If one asks any Pakistani about their favorite and most indulgent dish, they would probably answer with Nihari. This meat stew with an array of herbs and spices often served with crispy flatbread or naan, is a meal bursting with flavor and deeply filling. The perfect plate of Nihari is hot, spicy, rich, and exploding with spices that tingle one’s taste buds, making for the ideal, hearty Sunday breakfast/brunch.
Although consumed all year round, Nihari is mainly a winter delicacy or one served during special occasions like the month of Ramadan and Eid-ul-Adha. While some historians trace the roots of this dish to Awadh (in Uttar Pradesh, India) during the Mughal era, the accepted point of origin lies in Delhi during the twilight era of Mughal India. At the time, the kitchens of the Delhi Sultanate were rich with the delicious and diverse flavors brought to India from Persia by the Mughals. The word ‘Nihari’ comes from the Arabic word “Nahar”, which means “the morning”, because Muslim noblemen (Nawabs) would consume this dish after morning prayers, and fall asleep till the afternoon prayers.
However, the rich realized that Nihari is quite a heavy dish, and one needs considerable activity to work off the heavy meal. Therefore, they decided to make it for their laborers, to give them enough energy to work on Mughal forts and palaces. It was served in the early mornings to both laborers and soldiers for free due to its energy-boosting and appetite curbing properties. Nihari was even said to have medicinal properties, capable of curing those who had a fever, sinus infections, and the common cold.
The method of cooking Nihari has largely remained the same. It was originally cooked with thicker cuts of meat which could break down as the Nihari was slow cooked for over 6-8 hours. Traditionally, veal or a beef shank is used, and tender meat instantly breaks off the bone in a juicy, steamy bite. These days, however, mutton and chicken Nihari variations do exist and take lesser time to cook, but they are not considered equal to the traditional Nihari.
What separates the Nihari from the traditional curry or stew is the thickness of the gravy, which is the result of the shanks cooking alongside the marrow throughout the night. The tender meat is given ample time to break down in the aromatic and tantalizing spices. Nihari is made in large rounded pots (daigh), sealed shut with flour glue to retain maximum heat and steam for a slow-cooked roast.
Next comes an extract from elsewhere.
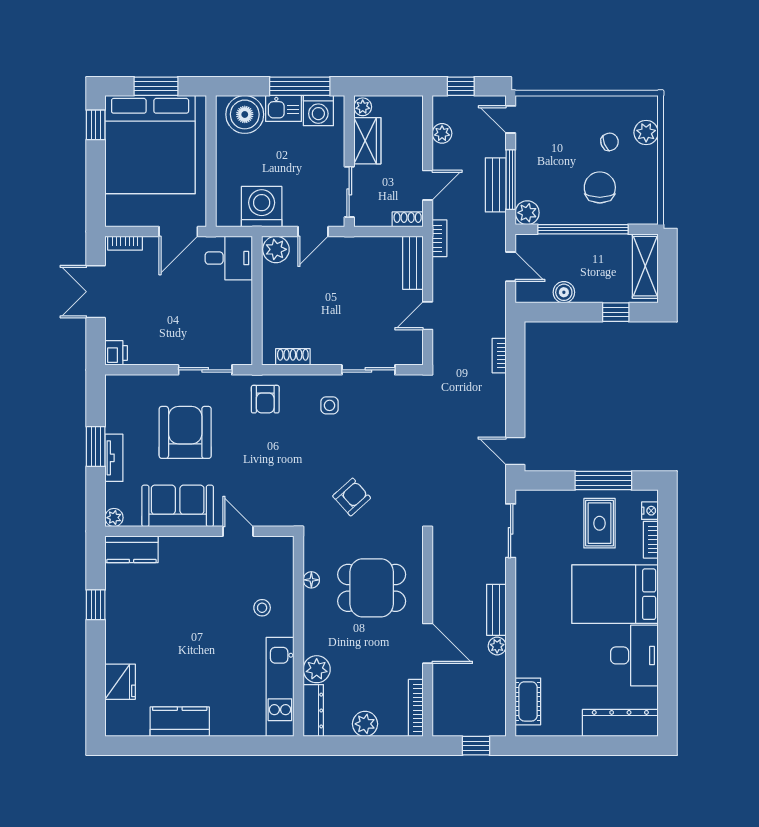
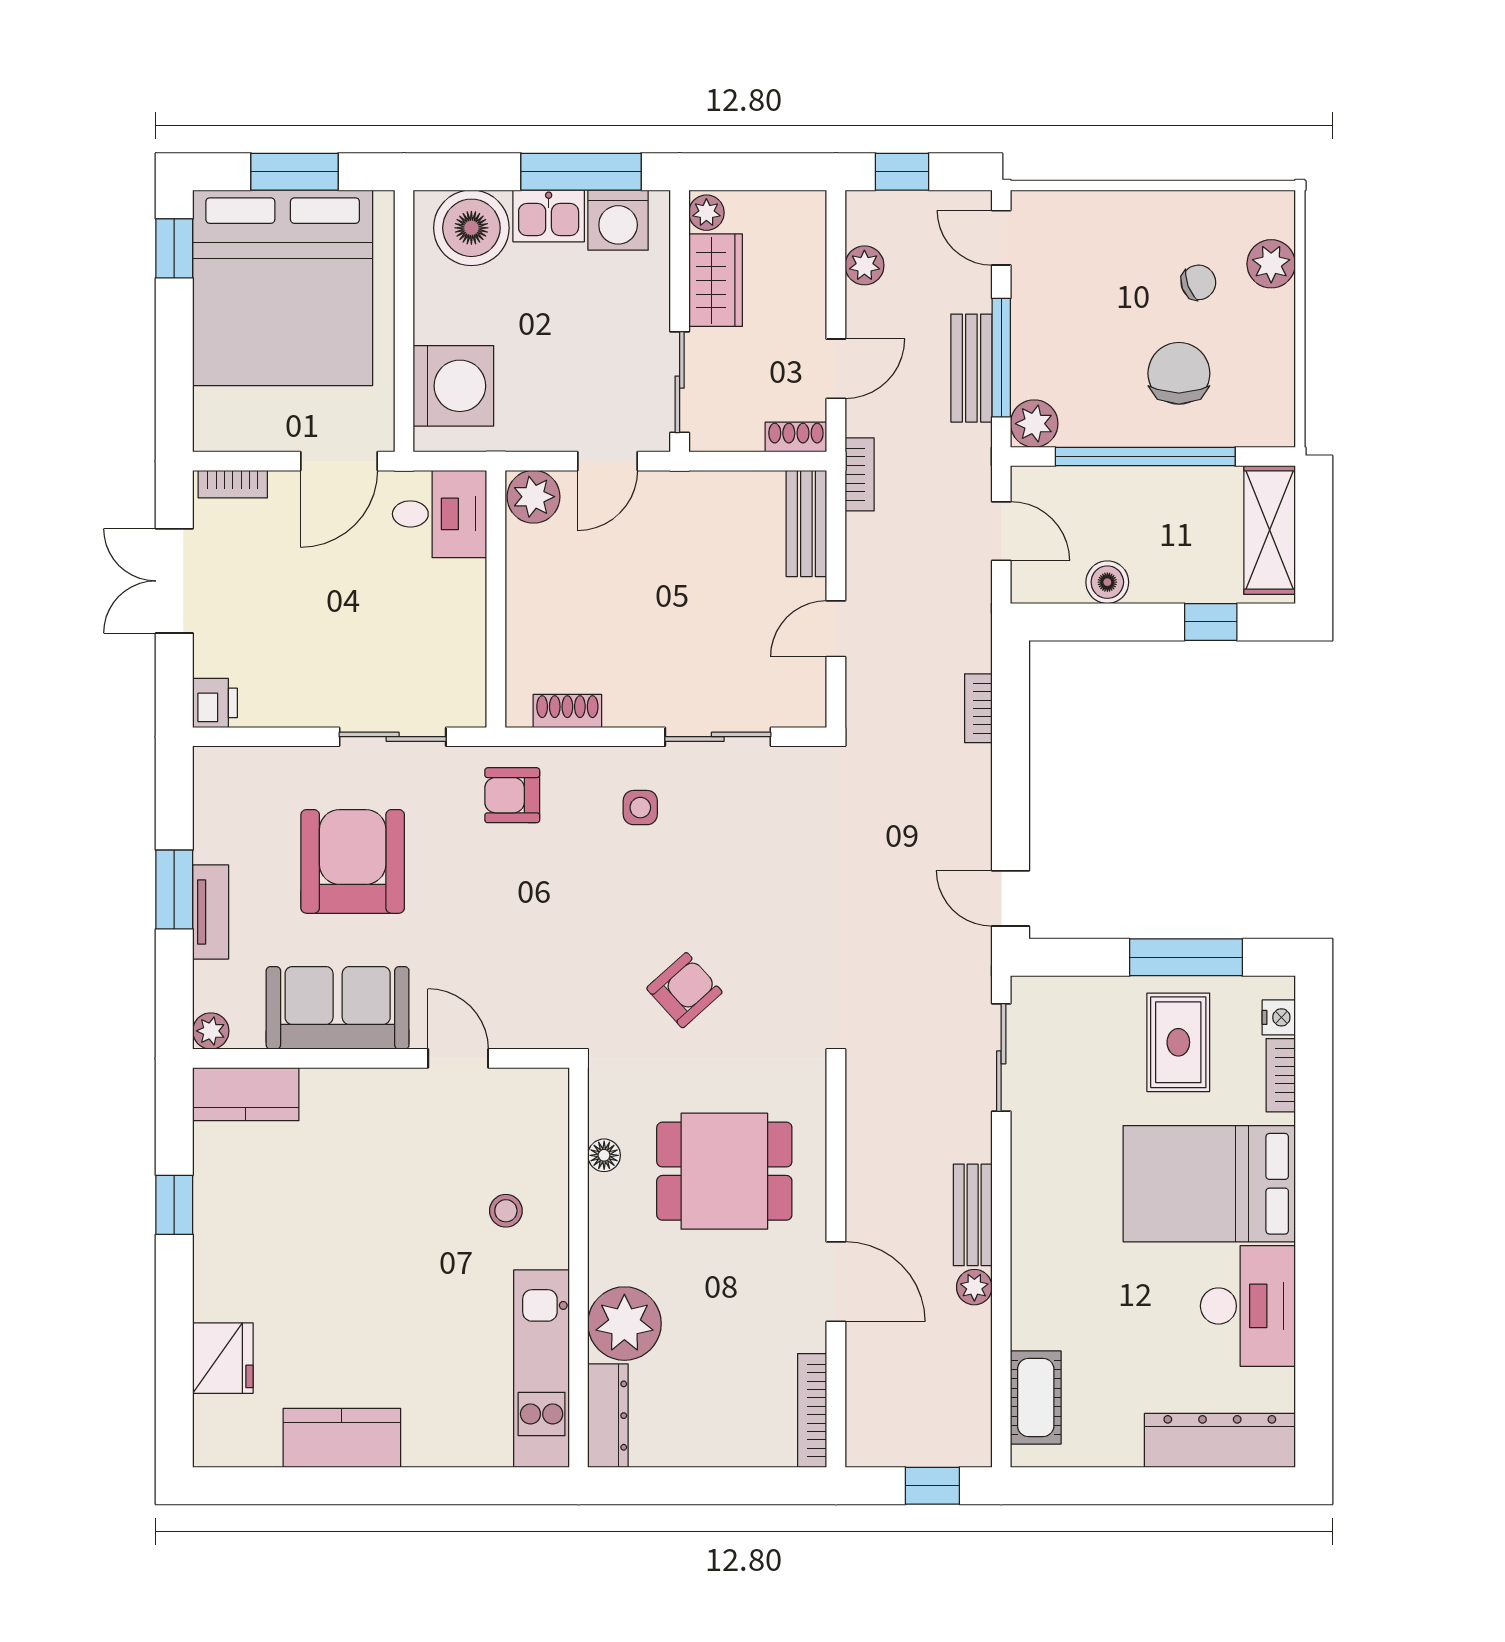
washing machine: (262, 207) -> (453, 386), moved, turned 90
armchair: (265, 399) -> (512, 795), turned 90
plant: (317, 669) -> (624, 1324), width x1.36, depth x1.36
plant: (365, 724) -> (711, 1442), removed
Additions to Nihari include bone marrow (which is a variation called ‘Nalli Nihari’) or brain curry cooked in spices. Instead of eating Nihari with regular flatbread, one can also have a special leavened flatbread, called a Kulcha.
According to the best chefs, the main factor that differentiates between a good and bad plate of Nihari is the chef’s understanding of the dish, and innate knowledge of the proportions of spices to go in the masala. Similarly, every eatery cooks the dish with different quantities of spices, and only a true food expert can discern a particular chef’s Nihari. Some older restaurants add a few kilos of leftover Nihari in the next day’s daigh to give their dishes extra flavor in a process that is known as taar. Some restaurants in Dehli boast of having taar that goes back centuries, as a way to connect their rendition of the dish to a historic and prestigious culinary tradition.